I have no idea with this. Anyone gives me a hint for this? I've learnt Sobolev inequalities. Since $U$ is not surely bounded, I can't use partition of unity argument.
I suppose $e_1$ is some unital vector, i.e. $|e_1| = 1$. Note that it is sufficient to show the inequality for $u \in C_{c}^{\infty}(\mathbb{R})$, because this implies the inequality for general $u \in W^{1,p}(U)$ by a standard density argument. For a classically differentiable function $u$, we have
\begin{align} u(x+he_1) - u(x) &= \int_{0}^{1} \frac{d}{dt}[u(x+the_1 )] dt \\ &= \int_{0}^{1} \nabla u(x+the_1)\cdot he_1 dt \end{align} As the function $x \mapsto |x|^p$ is convex for $p \geq 1$, this implies by Jensen's inequality
\begin{align} \left|\frac{ u(x+he_1) - u(x)}{h}\right|^p \leq \int_{0}^{1} \left| \nabla u(x+the_1)\cdot e_1 \right|^p \leq \int_{0}^{1} \left| \nabla u(x+the_1)\right|^pdt \end{align} Integrating this over $V$ yields
\begin{align} \int_{V} \left|\frac{ u(x+he_1) - u(x)}{h}\right|^p dx &\leq \int_{V} \int_{0}^{1} \left| \nabla u(x+the_1)\right|^p dt \;dx \\ &=\int_{0}^{1} \int_{V} \left| \nabla u(x+the_1)\right|^p dx \;dt \\ &\leq \int_{0}^{1} \int_{U} \left| \nabla u(y)\right|^p dy \;dt \\ &= \|Du\|_{L^p (U)}^p \end{align}
where the last inequality holds because we have chosen $h$ small enough such that $x+the_1 \in U$ for $0 < t < 1$ and $x \in V$.

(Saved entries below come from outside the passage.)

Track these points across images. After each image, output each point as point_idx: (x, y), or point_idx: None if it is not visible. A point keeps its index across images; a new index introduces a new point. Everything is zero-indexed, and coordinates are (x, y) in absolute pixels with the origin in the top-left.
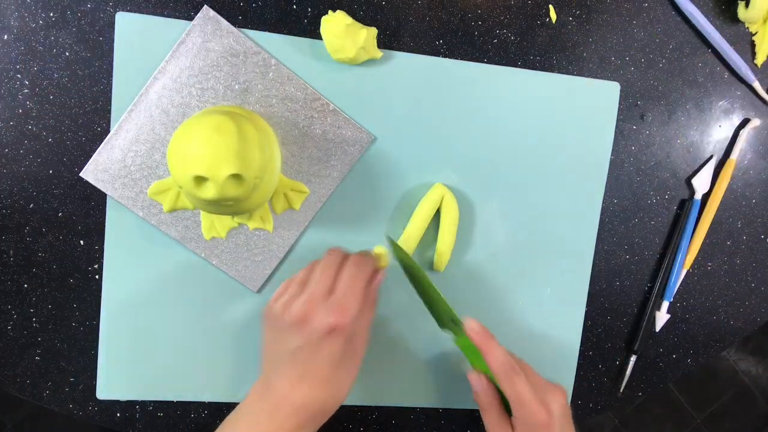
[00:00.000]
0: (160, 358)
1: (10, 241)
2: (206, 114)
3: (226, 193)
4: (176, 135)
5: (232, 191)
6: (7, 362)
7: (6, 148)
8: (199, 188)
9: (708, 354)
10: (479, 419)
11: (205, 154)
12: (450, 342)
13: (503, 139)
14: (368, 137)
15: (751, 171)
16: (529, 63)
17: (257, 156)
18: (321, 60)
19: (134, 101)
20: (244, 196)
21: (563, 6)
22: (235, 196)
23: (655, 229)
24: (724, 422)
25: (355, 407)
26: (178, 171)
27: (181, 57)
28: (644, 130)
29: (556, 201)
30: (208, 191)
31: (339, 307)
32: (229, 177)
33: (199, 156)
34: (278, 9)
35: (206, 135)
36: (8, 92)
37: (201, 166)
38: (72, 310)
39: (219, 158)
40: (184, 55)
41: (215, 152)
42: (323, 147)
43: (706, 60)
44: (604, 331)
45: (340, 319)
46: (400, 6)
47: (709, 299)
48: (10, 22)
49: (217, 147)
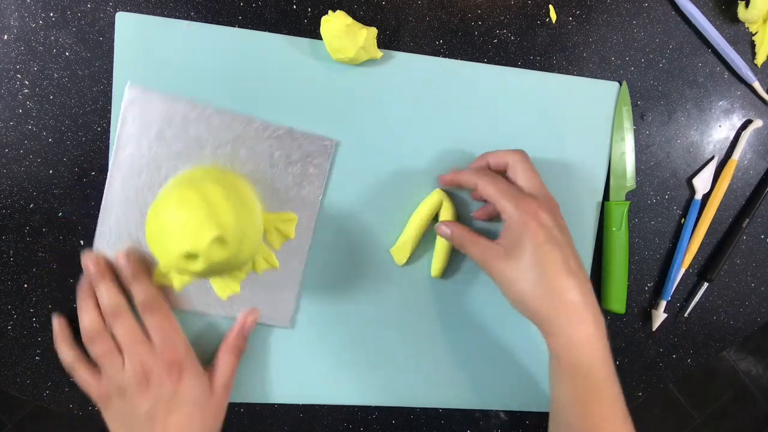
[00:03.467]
0: None
1: (10, 241)
2: (166, 193)
3: (214, 259)
4: (147, 222)
5: (220, 254)
6: (7, 362)
7: (6, 148)
8: (188, 263)
9: (708, 354)
10: (479, 419)
11: (178, 232)
12: (450, 342)
13: (503, 139)
14: (330, 144)
15: (751, 171)
16: (529, 63)
17: (229, 211)
18: (321, 60)
19: (103, 198)
20: (235, 252)
21: (563, 6)
22: (226, 257)
23: (655, 229)
24: (724, 422)
25: (355, 407)
26: (162, 256)
27: (128, 146)
28: (644, 130)
29: (556, 201)
30: (198, 264)
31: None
32: (211, 243)
33: (172, 235)
34: (278, 9)
35: (172, 214)
36: (8, 92)
37: (178, 246)
38: (72, 310)
39: (192, 231)
40: (129, 143)
41: (186, 227)
42: (292, 170)
43: (706, 60)
44: None
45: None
46: (400, 6)
47: (709, 299)
48: (10, 22)
49: (187, 221)
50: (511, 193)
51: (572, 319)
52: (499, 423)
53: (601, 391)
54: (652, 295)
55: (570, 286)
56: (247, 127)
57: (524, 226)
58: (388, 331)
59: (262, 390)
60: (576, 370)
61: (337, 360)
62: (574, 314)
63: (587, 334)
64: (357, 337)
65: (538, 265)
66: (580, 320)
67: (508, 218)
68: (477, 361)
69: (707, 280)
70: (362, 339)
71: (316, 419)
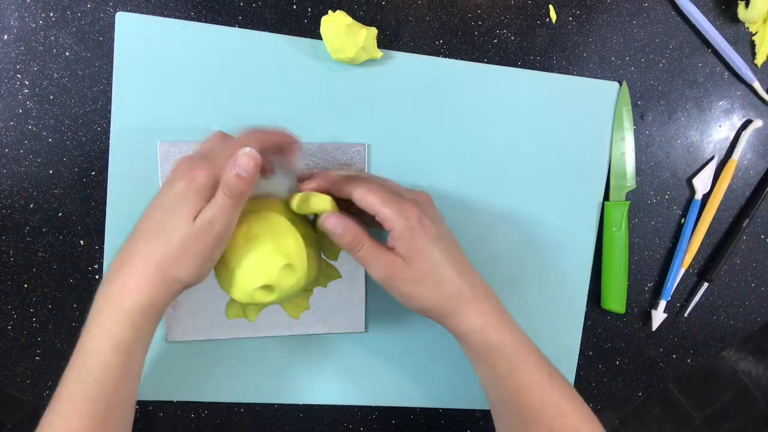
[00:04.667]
0: (159, 357)
1: (10, 241)
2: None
3: (285, 286)
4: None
5: (291, 280)
6: (7, 362)
7: (6, 148)
8: (263, 296)
9: (708, 354)
10: (479, 419)
11: (249, 267)
12: (449, 342)
13: (503, 139)
14: (362, 148)
15: (751, 171)
16: (529, 63)
17: (292, 236)
18: (321, 60)
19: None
20: (303, 274)
21: (563, 6)
22: (296, 282)
23: (655, 229)
24: (724, 422)
25: (355, 407)
26: (235, 293)
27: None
28: (644, 130)
29: (556, 201)
30: (273, 295)
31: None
32: (281, 271)
33: (244, 271)
34: (278, 9)
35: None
36: (8, 92)
37: (252, 282)
38: (72, 310)
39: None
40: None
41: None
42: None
43: (706, 60)
44: (604, 331)
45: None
46: (400, 6)
47: (709, 299)
48: (10, 22)
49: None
50: (392, 200)
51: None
52: None
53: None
54: (652, 295)
55: (457, 278)
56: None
57: (412, 234)
58: (387, 330)
59: (262, 390)
60: (487, 349)
61: (337, 360)
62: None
63: (484, 315)
64: (361, 337)
65: (431, 271)
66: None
67: (393, 228)
68: None
69: (707, 280)
70: (363, 338)
71: (316, 419)
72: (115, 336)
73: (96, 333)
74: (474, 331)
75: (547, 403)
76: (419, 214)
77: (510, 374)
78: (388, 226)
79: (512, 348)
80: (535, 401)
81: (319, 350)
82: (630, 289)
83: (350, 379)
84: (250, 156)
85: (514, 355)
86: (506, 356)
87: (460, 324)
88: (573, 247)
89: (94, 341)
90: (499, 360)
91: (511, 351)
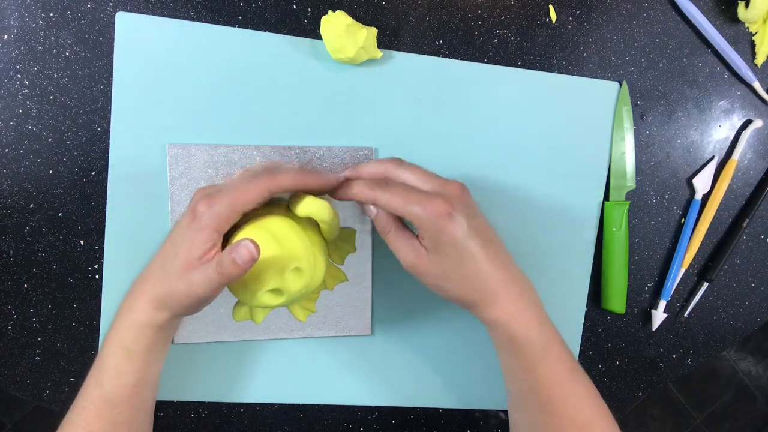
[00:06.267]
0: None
1: (10, 241)
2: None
3: (293, 289)
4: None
5: (299, 283)
6: (7, 362)
7: (6, 148)
8: (272, 299)
9: (708, 354)
10: (479, 419)
11: (257, 272)
12: (450, 342)
13: (503, 139)
14: (370, 151)
15: (751, 171)
16: (529, 63)
17: (297, 240)
18: (321, 60)
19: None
20: (310, 277)
21: (563, 6)
22: (304, 284)
23: (655, 229)
24: (724, 422)
25: (355, 407)
26: (245, 297)
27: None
28: (644, 130)
29: (556, 201)
30: (281, 297)
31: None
32: (289, 274)
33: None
34: (278, 9)
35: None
36: (8, 92)
37: (261, 286)
38: (72, 310)
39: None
40: (179, 190)
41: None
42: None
43: (706, 60)
44: (604, 331)
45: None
46: (400, 6)
47: (709, 299)
48: (10, 22)
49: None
50: (414, 198)
51: (498, 299)
52: (499, 423)
53: (541, 355)
54: (652, 295)
55: (489, 271)
56: (285, 156)
57: (437, 229)
58: (387, 330)
59: (263, 390)
60: (511, 342)
61: (337, 360)
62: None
63: (513, 306)
64: (361, 338)
65: (458, 265)
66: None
67: (421, 225)
68: (477, 361)
69: (707, 280)
70: (368, 341)
71: (316, 419)
72: (126, 345)
73: (110, 342)
74: (500, 322)
75: (568, 397)
76: (448, 210)
77: (533, 368)
78: (416, 224)
79: (538, 342)
80: (555, 396)
81: (323, 352)
82: (630, 289)
83: (353, 381)
84: (249, 250)
85: (539, 349)
86: (531, 350)
87: (488, 315)
88: (573, 247)
89: (109, 349)
90: (524, 353)
91: (537, 345)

EDIT: For the density argument, let $u_n \in C_{c}^{\infty}(\mathbb{R})$ converge against $u$ in $W^{1,p}(U)$. From what we've shown so far, we know that $$\int_{V}\left|\frac{u_n(x+he_{1})-u_n(x)}{h}\right|^{p}dx\leq \|Du_n\|_{L^{p}(U)} ^p $$ holds for any $n \in \mathbb{N}$. Due to the continuity of the $W^{1,p}$-Norm, the right hand side clearly converges against $\|Du\|_{L^{p}(U)}^{p}$, so it suffices to show that the left hand side converges against $\left\|\frac{u(\cdot+he_{1})-u(\cdot)}{h}\right\|_{L^{p}(V)}^{p}$. A simple change of variable shows that $u_n (\cdot + he_1) \to u(\cdot + he_1)$ in $L^{p}(V)$:
$$\int_{V} \left|u_n(x+he_1) - u(x+he_1)\right|^p dx = \int_{V+he_1} \left|u_n(y) - u(y)\right|^p dy \leq \|u_n - u\|_{L^{p}(U)} \to 0 $$ where the last inequality follows again because $V + he_1 \subseteq U$. Therefore, we may conclude that $$ \frac{u_n(x+he_{1})-u_n(x)}{h} \to \frac{u(x+he_{1})-u(x)}{h} \quad \text{in}\quad L^{p}(V)$$
holds. This implies convergence of the respective $L^{p}(V)$-norms, which proves
$$\int_{V}\left|\frac{u(x+he_{1})-u(x)}{h}\right|^{p}dx\leq \|Du\|_{L^{p}(U)} ^p $$ for all $u \in W^{1,p}(U)$ and $h$ satisfying $0 < |h| < \text{dist}(V,\partial U)$. Therefore, we may take the supremum over all such $h$ on the left hand side and the inequality will remain true.